An investigation determined that the intruders installed the ProLock ransomware, which experts say is a relatively uncommon ransomware strain that has gone through multiple names and iterations over the past few months.

For example, until recently ProLock was better known as “PwndLocker,” which is the name of the ransomware that infected servers at Lasalle County, Ill. in March. But the miscreants behind PwndLocker rebranded their malware after security experts at Emsisoft released a tool that let PwndLocker victims decrypt their files without paying the ransom.

Diebold claims it did not pay the ransom demanded by the attackers, although the company wouldn’t discuss the amount requested. But Lawrence Abrams of BleepingComputer said the ransom demanded for ProLock victims typically ranges in the six figures, from $175,000 to more than $660,000 depending on the size of the victim network.

DoppelPaymer Ransomware

The DoppelPaymer Ransomware is the latest family threatening to sell or publish a victim’s stolen files if they do not pay a ransom demand.

A new tactic being used by ransomware operators that perform network-wide encryption is to steal a victim’s files before encrypting any devices. They then threaten to publish or sell this data if the victim does not pay the ransom.

This new tactic started in November 2019 when Maze Ransomware publicly released stolen files belonging to Allied Universal for not paying a ransom.

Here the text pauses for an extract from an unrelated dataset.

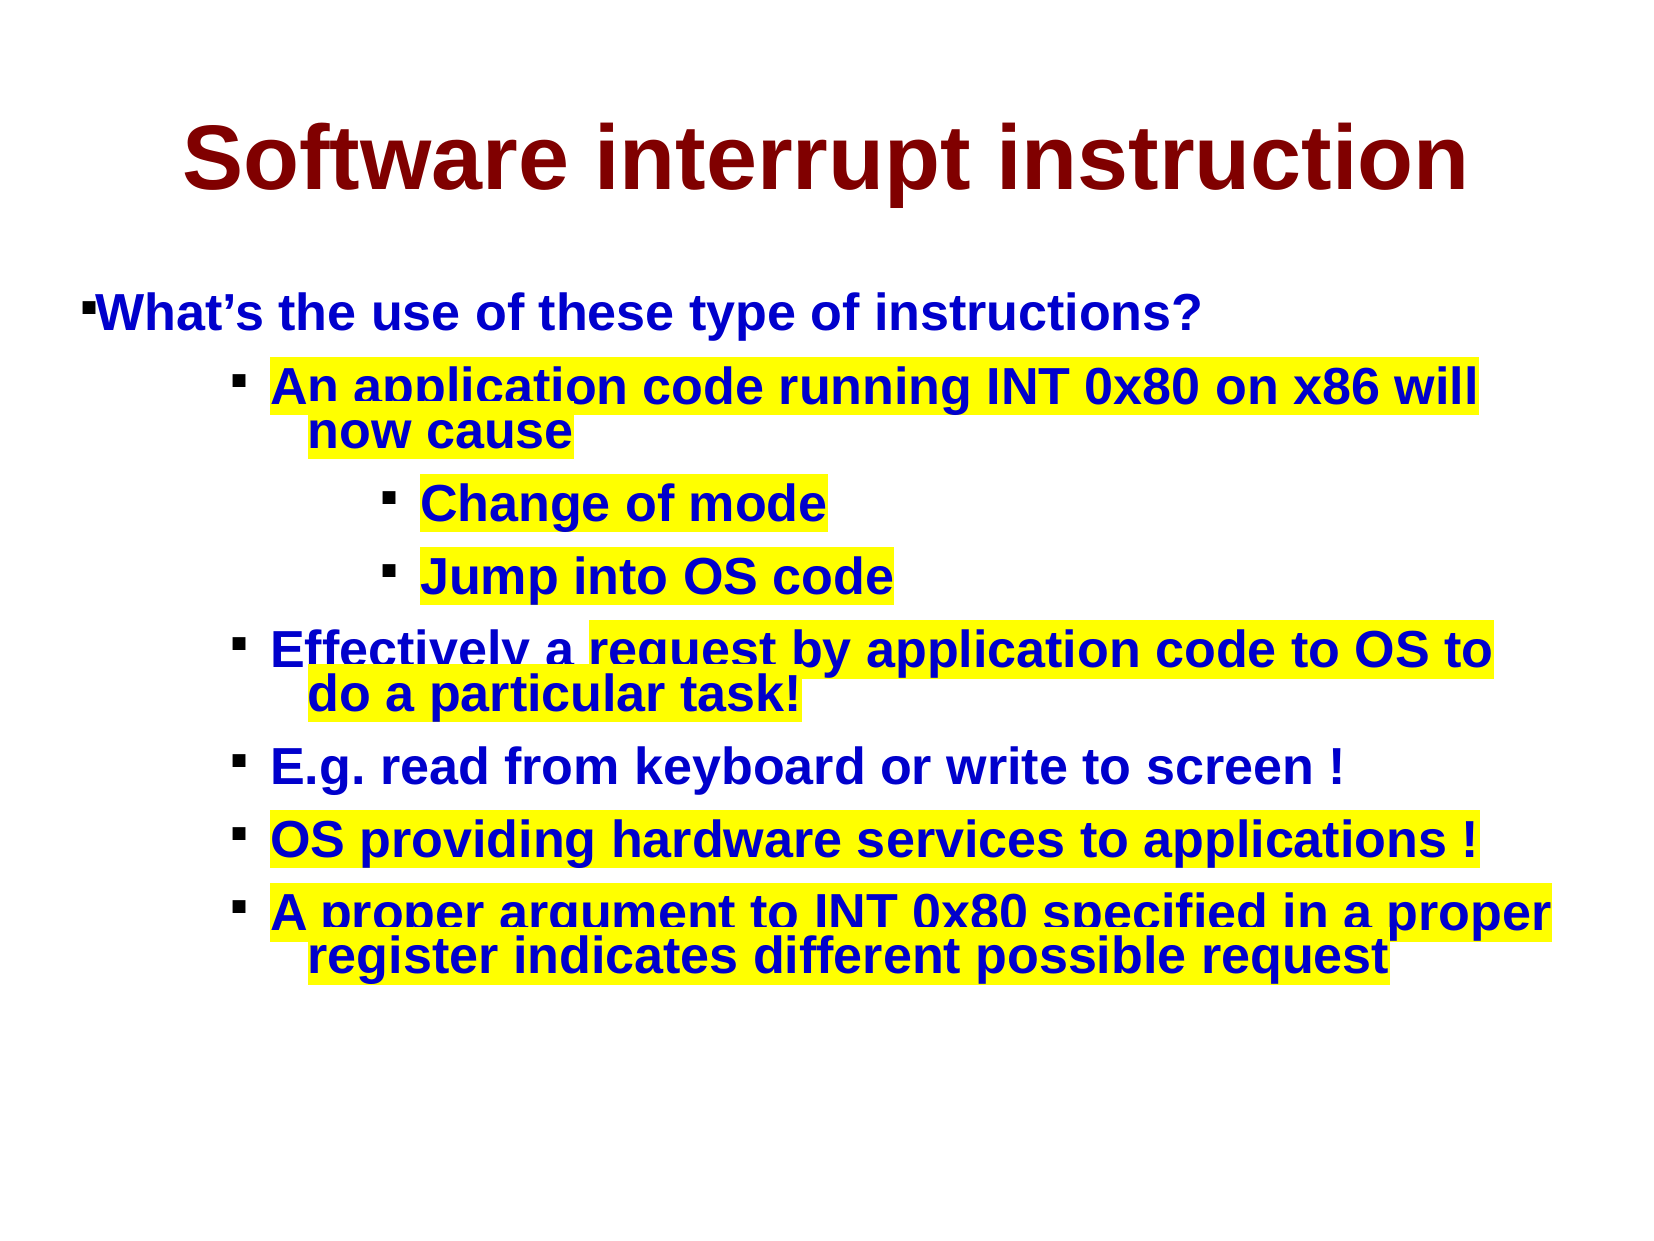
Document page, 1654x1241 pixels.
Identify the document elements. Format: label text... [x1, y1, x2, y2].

list What’s the use of these type of instructions? An application code running INT 0x80 on x86 will now cause Change of mode Jump into OS code Effectively a request by application code to OS to do a particular task! E.g. read from keyboard or write to screen ! OS providing hardware services to applications ! A proper argument to INT 0x80 specified in a proper register indicates different possible request [82, 290, 1571, 1010]
title Software interrupt instruction [82, 49, 1571, 257]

The most recent victim of the DoppelPaymer Ransomware Gang is the City of Florence, AL. 

Thanos Ransomware

Thanos is the first ransomware family to feature the weaponized RIPlace tactic, enabling it to bypass ransomware protections.

Researchers have uncovered a new ransomware-as-a-service (RaaS) tool, called Thanos, which they say is increasing in popularity in multiple underground forums.

Thanos is the first ransomware family observed that advertises the use of the RIPlace tactic. RIPlace is a Windows file system technique unveiled in a proof of concept (PoC) last year by researchers at Nyotron, which can be used to maliciously alter files and which allows attackers to bypass various anti-ransomware methods.

Beyond its utilization of RIPlace, Thanos does not incorporate any novel functionality, and it is simple in its overall structure and functionality. But this ease-of-use may be why Thanos has surged in popularity amongst cybercriminals, shared with Threatpost.